Par ailleurs, la possibilité pour la personne en cause d’introduire une nouvelle demande d’allocations et qui permettrait de ne pas appliquer la disposition en cause (puisque l’octroi prendrait effet le premier jour suivant la date de la nouvelle demande) ne permet pas, pour la cour, de justifier le mécanisme prévu par l’article 23, § 2, alinéa 5. La cour conclut dès lors à l’absence de justification raisonnable de ce traitement identique de personnes se trouvant dans des situations différentes. La disposition est contraire aux articles 10 et 11 de la Constitution.

La cour en vient alors aux conséquences de l’inconstitutionnalité, puisque l’article 159 de la Constitution empêche l’application en l’espèce de la disposition litigieuse vu son caractère discriminatoire. Elle pose dès lors la question de savoir sur quelle base fixer la date à laquelle l’intéressé a droit à l’allocation revue.

La cour reprend ici l’arrêt de la Cour de cassation du 10 octobre 2011 (Cass., 10 octobre 2011, R.G. n° S.10.001.142.F), selon lequel si le juge constate l’illégalité ou de l’inconstitutionnalité d’une disposition, il ne peut en faire application même lorsque la discrimination relevée résulte d’une lacune extrinsèque à celle-ci. Il ne peut, pour la cour du travail, dès lors être fait application de la disposition en cause mais l’existence de la lacune ne dispense pas le juge de trancher le litige dont il est saisi en mettant fin aux conséquences de l’inconstitutionnalité lorsque le constat est posé de manière précise et complète. C’est l’enseignement de la Cour constitutionnelle dans un arrêt du 11 janvier 2012 (C. const., 11 janvier 2012, arrêt 1/2012 et obs. P. MARTENS, « Le juge légiférant », JLMB, 2012, p. 557).

La cour constate dès lors qu’il lui appartient de déterminer la date en se fondant dans la mesure du possible sur l’ensemble de la réglementation, l’article 23, § 2, alinéa 5 excepté.

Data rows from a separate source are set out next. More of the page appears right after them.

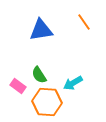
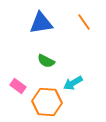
blue triangle: moved 7 px up
green semicircle: moved 7 px right, 14 px up; rotated 30 degrees counterclockwise
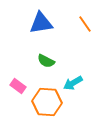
orange line: moved 1 px right, 2 px down
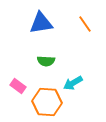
green semicircle: rotated 24 degrees counterclockwise
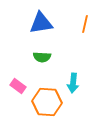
orange line: rotated 48 degrees clockwise
green semicircle: moved 4 px left, 4 px up
cyan arrow: rotated 54 degrees counterclockwise
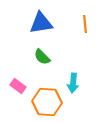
orange line: rotated 18 degrees counterclockwise
green semicircle: rotated 42 degrees clockwise
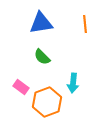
pink rectangle: moved 3 px right, 1 px down
orange hexagon: rotated 24 degrees counterclockwise
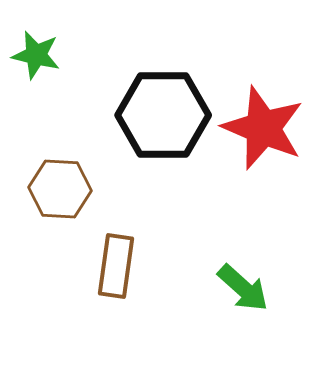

Elle examine dès lors les articles 14, alinéa 1er et 23, § 1, 5° de l’arrêté royal. La première de ces deux dispositions prévoit que le droit à l’allocation prend cours le premier jour du mois qui suit celui où le demandeur remplit les conditions fixées par la loi et au plus tôt le premier jour du mois qui suit la date d’introduction de la demande. La cour constate que la revision médicale planifiée opère d’office et ne nécessite pas de demande.

L’article 23, § 1er, 5° peut, cependant, permettre de combler la lacune, puisqu’il dispose qu’il est procédé d’office à une revision du droit à l’allocation à la date fixée par une décision antérieure lorsque celle-ci a été prise sur la base d’éléments à caractère provisoire ou évolutif. C’est cette date que la cour va retenir, dans la mesure où aucune autre disposition de l’arrêté royal ne précise la date de prise de cours de la décision de revision en cas de revision médicale planifiée aboutissant à une majoration des allocations. Ayant admis cette solution, elle constate qu’il n’y a pas lieu d’examiner une éventuelle responsabilité de l’Etat belge pour faute, l’intéressé étant rétabli dans ses droits, vu la date fixée par l’arrêt.

Intérêt de la décision

Cet arrêt de la Cour du travail de Bruxelles statue dans une très épineuse question. La décision rendue règle très judicieusement la question de l’inconstitutionnalité de la disposition visée et comble la lacune du texte, permettant ainsi d’aboutir à une solution logique, qui ne fait pas dépendre le point de départ de l’allocation majorée d’éléments d’ordre administratif ou procédural.